Pobreza, exclusão social e saúde: conexões
Para encerramos esta aula, vale pensar em algumas relações entre os estados de saúde-doença e as condições de pobreza, discriminação e vulnerabilidade.
 Diversos estudos apontam importantes relações entre mortalidade infantil e renda das famílias, nível de educação da mãe, as condições habitacionais, local onde se vive e situação social da família da criança.
Outros estudos estabelecem relações entre cor e mortalidade infantil; por exemplo: entre os negros, a mortalidade infantil média é de 34 óbitos por 1.000 nascidos vivos, contra 23 na população branca (BUSS, 2007, p. 1579).
Estas relações se multiplicam quando se considera escolaridade, região geográfica, acesso a serviços de saneamento básico e de saúde etc.

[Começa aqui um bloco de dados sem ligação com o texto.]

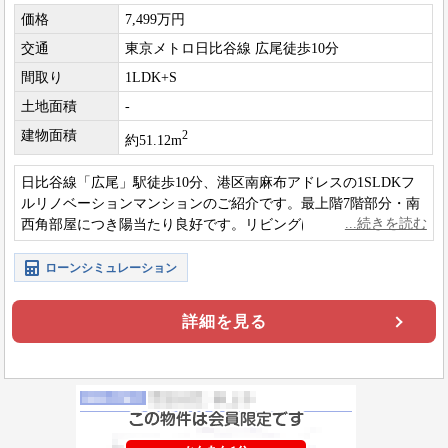
価格
7,499万円
交通
東京メトロ日比谷線 広尾徒歩10分
間取り
1LDK+S
土地面積
-
建物面積
2
約51.12m
日比谷線「広尾」駅徒歩10分、港区南麻布アドレスの1SLDKフ
ルリノベーションマンションのご紹介です。最上階7階部分・南
西角部屋につき陽当たり良好です。リビングは勾配天井により
最大高さ約3.38mで開放感がございます。
ローンシミュレーション
詳細を見る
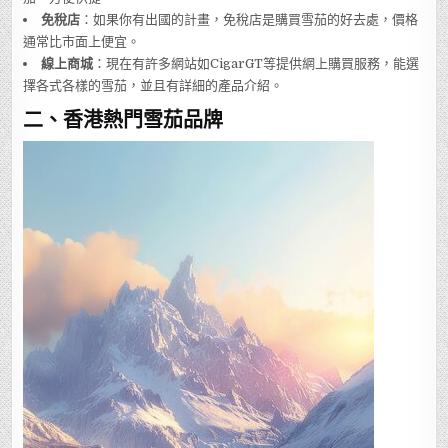
免稅店
：如果你有出國的計畫，免稅店是購買雪茄的好去處，價格
通常比市面上便宜。
線上商城
：現在有許多網站如CigarGT等提供網上購買服務，能選
擇各式各樣的雪茄，並且有詳細的產品介紹。
二、香港熱門雪茄品牌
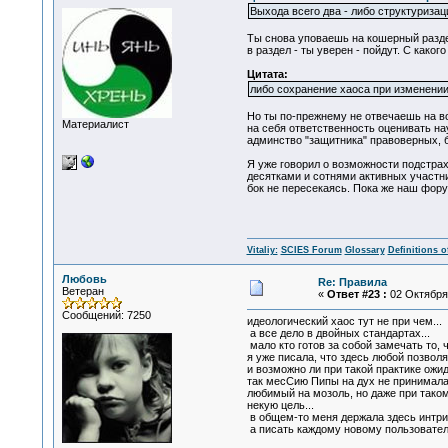
Выхода всего два - либо структуриза
Ты снова уповаешь на кошерный раздел
в раздел - ты уверен - пойдут. С како
Цитата:
либо сохранение хаоса при изменении
Но ты по-прежнему не отвечаешь на в
Материалист
на себя ответственность оценивать на
админство "защитника" правоверных, 
Я уже говорил о возможности подстра
десятками и сотнями активных участни
бок не пересекаясь. Пока же наш фору
Vitaliy:
SCIES Forum
Glossary
Definitions o
Любовь
Re: Правила
Ветеран
«
Ответ #23 :
02 Октября 
Сообщений: 7250
идеологический хаос тут не при чем...
а все дело в двойных стандартах...
мало кто готов за собой замечать то, ч
я уже писала, что здесь любой позволя
и возможно ли при такой практике ожид
так месСию Пипы на дух не принимала, 
любимый на мозоль, но даже при таком
некую цель...
в общем-то меня держала здесь интрига
а писать каждому новому пользователю 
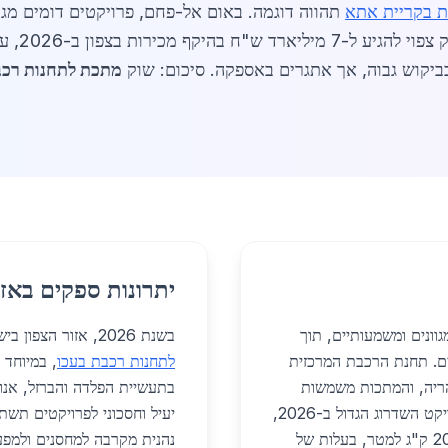
 בקריית אתא
תהווה דוגמה. באום אל-פחם, פרויקטים דומים מג
מיידית, מ
מתכת לתחנות רכב
יתרונות ספקים באזו
וונים ומשמעותיים, תוך
בשנת 2026, אזור הצפון בישראל מציע יתרונות משמעותיים לספקי
ים. תחנת הרכבת המרכזית
לתחנות רכבת בעכו
, במיוחד 
הריה, והמתכות משמשות
בתעשיית הפלדה והברזל, אנו 
לבניית פלטפורמות, גדרות בטיחות ומבני שירות. בפרויקט השדרוג הגדול ב-2026,
יעיל וחסכוני לפרויקטים תשתי
משתמשים בפרופילי HEA בגובה 6 מטר, במשקל 200 ק"ג למטר, בעלות של
נהנית מקרבה למחסנים ולמפע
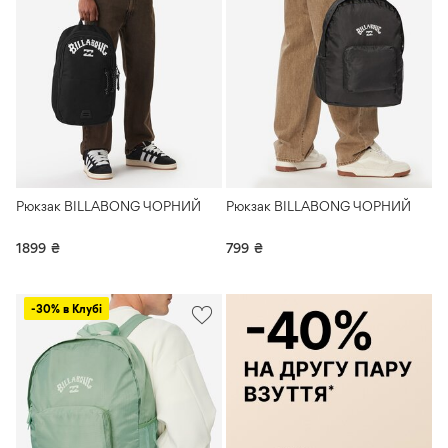
Рюкзак BILLABONG ЧОРНИЙ
Рюкзак BILLABONG ЧОРНИЙ
1899
₴
799
₴
-30% в Клубі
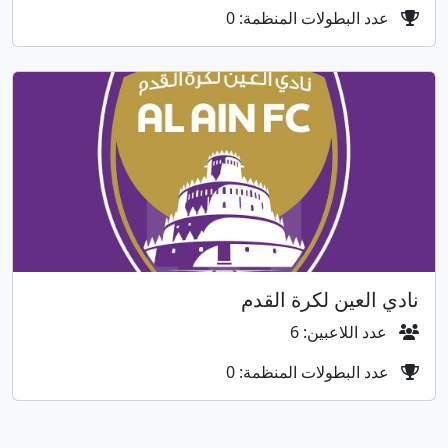
عدد البطولات المنظمة: 0
نادي العين لكرة القدم
عدد اللاعبين: 6
عدد البطولات المنظمة: 0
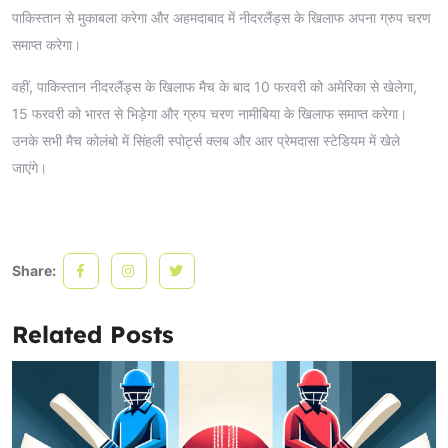
पाकिस्तान से मुकाबला करेगा और अहमदाबाद में नीदरलैंड्स के खिलाफ अपना ग्रुप चरण
समाप्त करेगा।
वहीं, पाकिस्तान नीदरलैंड्स के खिलाफ मैच के बाद 10 फरवरी को अमेरिका से खेलेगा,
15 फरवरी को भारत से भिड़ेगा और ग्रुप चरण नामीबिया के खिलाफ समाप्त करेगा।
उनके सभी मैच कोलंबो में सिंहली स्पोर्ट्स क्लब और आर प्रेमदासा स्टेडियम में खेले
जाएंगे।
Share:
Related Posts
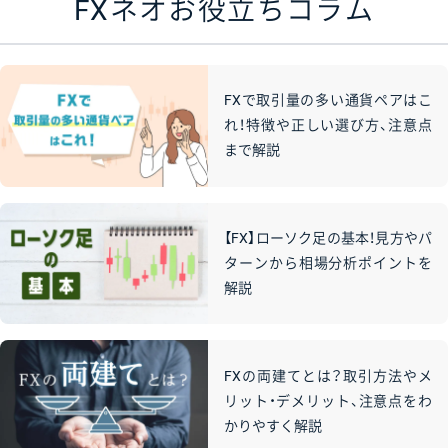
FXネオお役立ちコラム
FXで取引量の多い通貨ペアはこ
れ！特徴や正しい選び方、注意点
まで解説
【FX】ローソク足の基本！見方やパ
ターンから相場分析ポイントを
解説
FXの両建てとは？取引方法やメ
リット・デメリット、注意点をわ
かりやすく解説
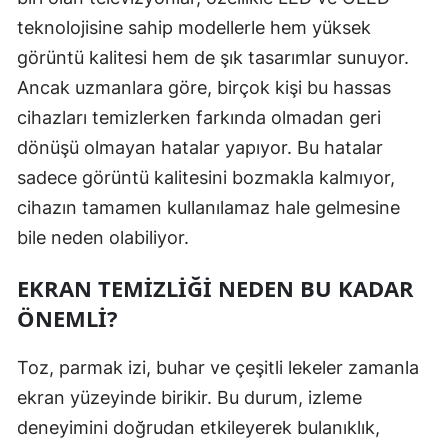
teknolojisine sahip modellerle hem yüksek
görüntü kalitesi hem de şık tasarımlar sunuyor.
Ancak uzmanlara göre, birçok kişi bu hassas
cihazları temizlerken farkında olmadan geri
dönüşü olmayan hatalar yapıyor. Bu hatalar
sadece görüntü kalitesini bozmakla kalmıyor,
cihazın tamamen kullanılamaz hale gelmesine
bile neden olabiliyor.
EKRAN TEMIZLIĞI NEDEN BU KADAR
ÖNEMLI?
Toz, parmak izi, buhar ve çeşitli lekeler zamanla
ekran yüzeyinde birikir. Bu durum, izleme
deneyimini doğrudan etkileyerek bulanıklık,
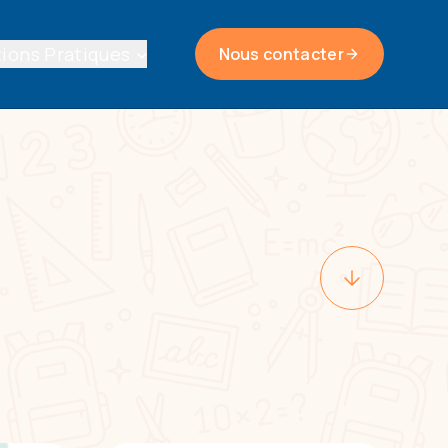
ions Pratiques
Nous contacter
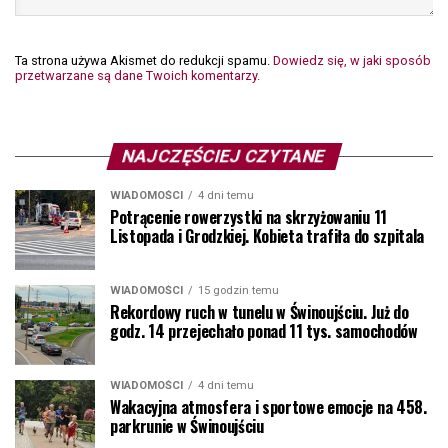
Ta strona używa Akismet do redukcji spamu.
Dowiedz się, w jaki sposób
przetwarzane są dane Twoich komentarzy.
NAJCZĘŚCIEJ CZYTANE
WIADOMOŚCI
4 dni temu
Potrącenie rowerzystki na skrzyżowaniu 11
Listopada i Grodzkiej. Kobieta trafiła do szpitala
WIADOMOŚCI
15 godzin temu
Rekordowy ruch w tunelu w Świnoujściu. Już do
godz. 14 przejechało ponad 11 tys. samochodów
WIADOMOŚCI
4 dni temu
Wakacyjna atmosfera i sportowe emocje na 458.
parkrunie w Świnoujściu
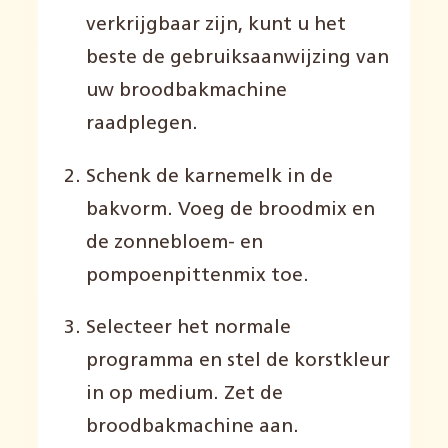
verkrijgbaar zijn, kunt u het
beste de gebruiksaanwijzing van
uw broodbakmachine
raadplegen.
Schenk de karnemelk in de
bakvorm. Voeg de broodmix en
de zonnebloem- en
pompoenpittenmix toe.
Selecteer het normale
programma en stel de korstkleur
in op medium. Zet de
broodbakmachine aan.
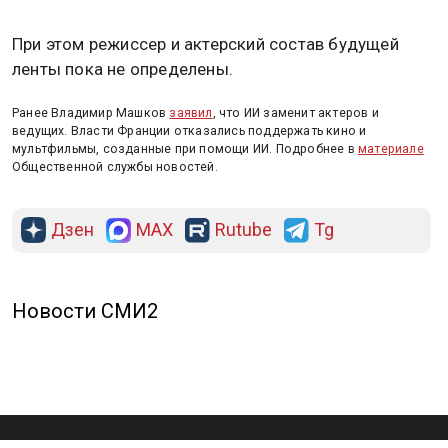
При этом режиссер и актерский состав будущей
ленты пока не определены.
Ранее Владимир Машков
заявил
, что ИИ заменит актеров и
ведущих. Власти Франции отказались поддержать кино и
мультфильмы, созданные при помощи ИИ. Подробнее в
материале
Общественной службы новостей.
Дзен
MAX
Rutube
Tg
Новости СМИ2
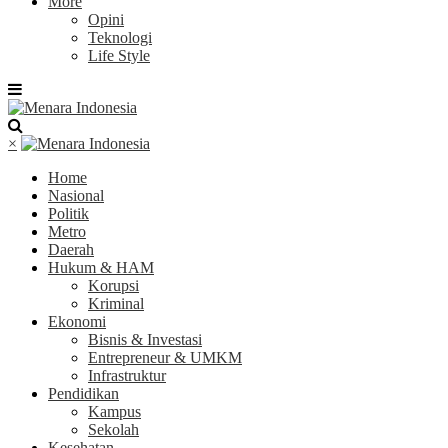
More
Opini
Teknologi
Life Style
×
Home
Nasional
Politik
Metro
Daerah
Hukum & HAM
Korupsi
Kriminal
Ekonomi
Bisnis & Investasi
Entrepreneur & UMKM
Infrastruktur
Pendidikan
Kampus
Sekolah
Kesehatan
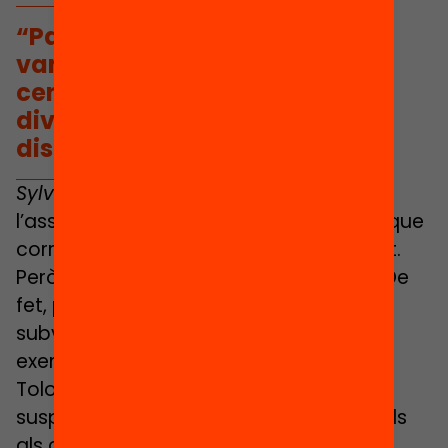
“París i Tolosa de Llenguadoc
van retirar les subvencions als
centres que no respectaven la
diversitat social del seu
districte”
Sylvaine:
Mentre que en el cas de
l’assignació a la pública, vas a l’escola que
correspon a l’adreça on vius. Això és tot.
Però per la pública no hi ha demanda. De
fet, per a nosaltres, en relació a les
subvencions, és tot el contrari. Per
exemple, els ajuntaments de París i de
Tolosa de Llenguadoc van votar la
suspensió de les subvencions municipals
als centres que no respectaven la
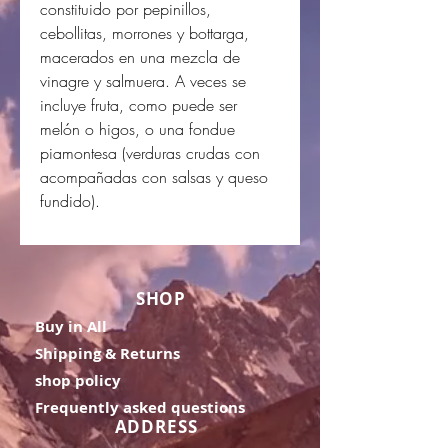
constituido por pepinillos,
cebollitas, morrones y bottarga,
macerados en una mezcla de
vinagre y salmuera. A veces se
incluye fruta, como puede ser
melón o higos, o una fondue
piamontesa (verduras crudas con
acompañadas con salsas y queso
fundido).
SHOP
Buy in All
Shipping & Returns
shop policy
Frequently asked questions
ADDRESS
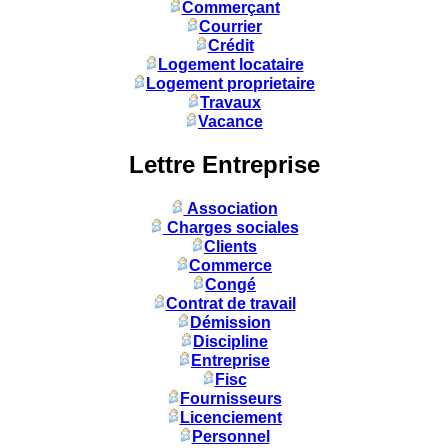
Commerçant
Courrier
Crédit
Logement locataire
Logement proprietaire
Travaux
Vacance
Lettre Entreprise
Association
Charges sociales
Clients
Commerce
Congé
Contrat de travail
Démission
Discipline
Entreprise
Fisc
Fournisseurs
Licenciement
Personnel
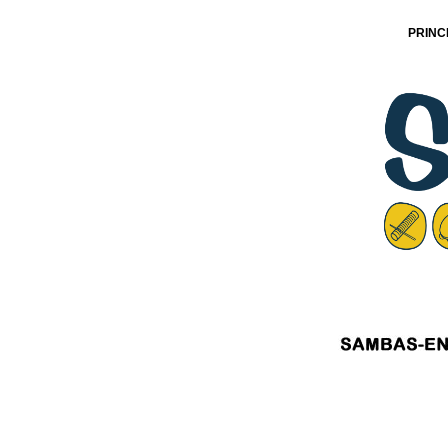
PRINC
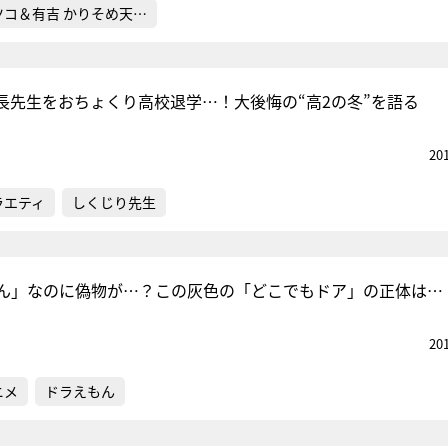
ツコ＆有吉 かりそめ天…
長先生をおちょくり高校退学…！大後悔の“高2の冬”を語る
20
ラエティ
しくじり先生
ん」なのに偽物が…？この灰色の「どこでもドア」の正体は…
20
ニメ
ドラえもん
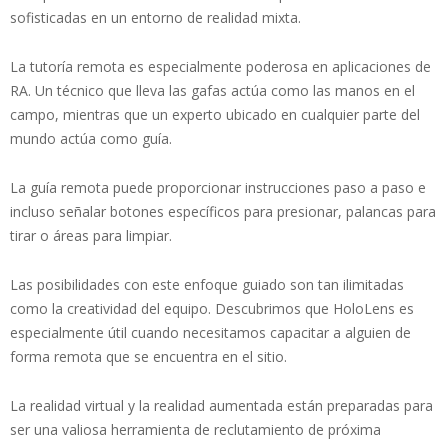
sofisticadas en un entorno de realidad mixta.
La tutoría remota es especialmente poderosa en aplicaciones de
RA. Un técnico que lleva las gafas actúa como las manos en el
campo, mientras que un experto ubicado en cualquier parte del
mundo actúa como guía.
La guía remota puede proporcionar instrucciones paso a paso e
incluso señalar botones específicos para presionar, palancas para
tirar o áreas para limpiar.
Las posibilidades con este enfoque guiado son tan ilimitadas
como la creatividad del equipo. Descubrimos que HoloLens es
especialmente útil cuando necesitamos capacitar a alguien de
forma remota que se encuentra en el sitio.
La realidad virtual y la realidad aumentada están preparadas para
ser una valiosa herramienta de reclutamiento de próxima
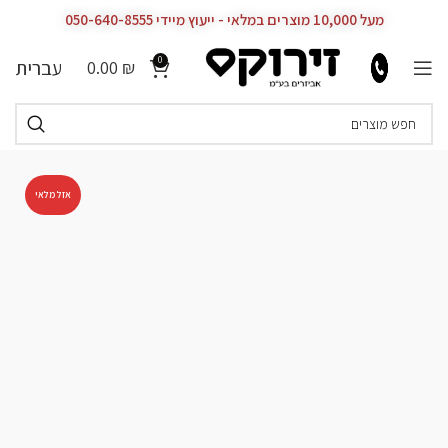
מעל 10,000 מוצרים במלאי - ייעוץ מיידי 050-640-8555
0
עברית
0.00
₪
אזל מלאי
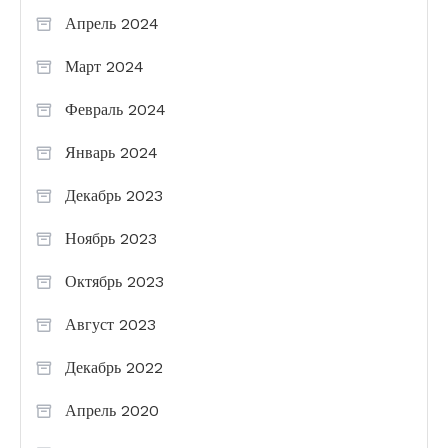
Апрель 2024
Март 2024
Февраль 2024
Январь 2024
Декабрь 2023
Ноябрь 2023
Октябрь 2023
Август 2023
Декабрь 2022
Апрель 2020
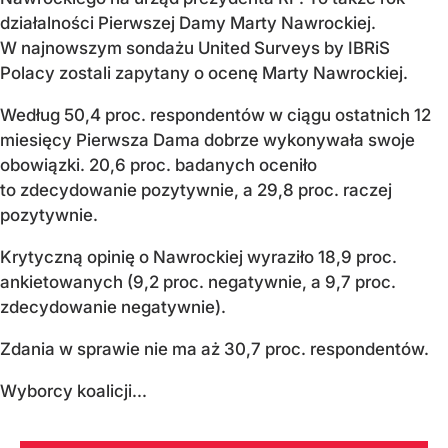
działalności Pierwszej Damy Marty Nawrockiej.
W najnowszym sondażu United Surveys by IBRiS
Polacy zostali zapytany o ocenę Marty Nawrockiej.
Według 50,4 proc. respondentów w ciągu ostatnich 12
miesięcy Pierwsza Dama dobrze wykonywała swoje
obowiązki. 20,6 proc. badanych oceniło
to zdecydowanie pozytywnie, a 29,8 proc. raczej
pozytywnie.
Krytyczną opinię o Nawrockiej wyraziło 18,9 proc.
ankietowanych (9,2 proc. negatywnie, a 9,7 proc.
zdecydowanie negatywnie).
Zdania w sprawie nie ma aż 30,7 proc. respondentów.
Wyborcy koalicji...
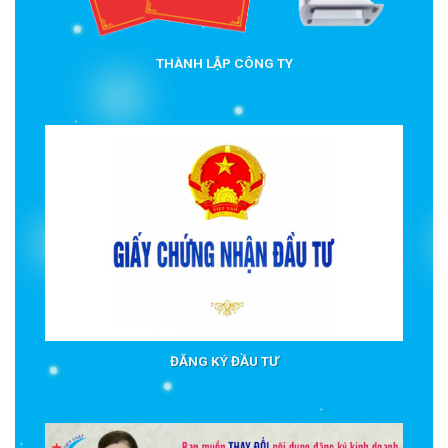
THÀNH LẬP CÔNG TY
ĐĂNG KÝ ĐẦU TƯ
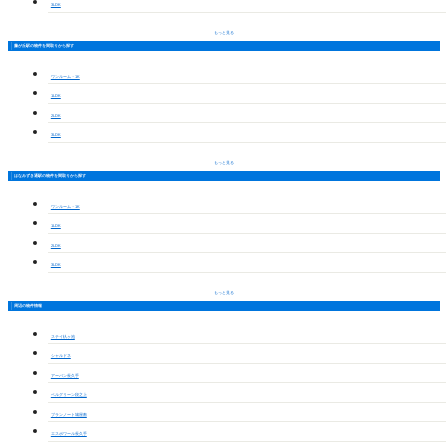
3LDK
もっと見る
藤が丘駅の物件を間取りから探す
ワンルーム・1K
1LDK
2LDK
3LDK
もっと見る
はなみずき通駅の物件を間取りから探す
ワンルーム・1K
1LDK
2LDK
3LDK
もっと見る
周辺の物件情報
ステイ杁ヶ池
シャルドネ
アーバン長久手
ベルグリーン段之上
ブランノート城屋敷
エスポワール長久手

Podemos encerrar as discussões desta aula com um breve texto que nos coloca a responsabilidade de formular ações que minimizem as desigualdades e que promovam todos os seres humanos à categoria de cidadão incluídos, de fato, na chamada família humana.
 
“É muito importante a mobilização de profissionais de saúde em geral e de sanitaristas, em particular, de todo mundo na compreensão, crítica e luta contra a globalização injusta, a pobreza e a exclusão, contra a corrida armamentista e a violência, por um meio ambiente sustentável, pela equidade na saúde, pela paz e solidariedade entre todos os povos do mundo, para que alcancemos melhores condições de saúde e qualidade de vida não num futuro distante, mas hoje, aqui e agora!” (BUSS, 2007, p. 1588). 
Gabarito: O documentário mostra como, apesar do muito que se produz na sociedade brasileira, parte significativa da população ainda vive em estado de profunda miséria, postos depois dos animais na prioridade por escolha de alimentos. Destacando a pobreza e a exclusão social, o vídeo mostra a situação de vulnerabilidade a que estão submetidos certos segmentos da população brasileira.
 À medida que a saúde é compreendida como resultante de um complexo de ações e atenções votadas aos direitos fundamentais e ao acesso aos bens produzidos pela sociedade e administrado pelo Estado, vemos que a população da Ilha das Flores está desassistida e exposta a situações produtoras de adoecimento.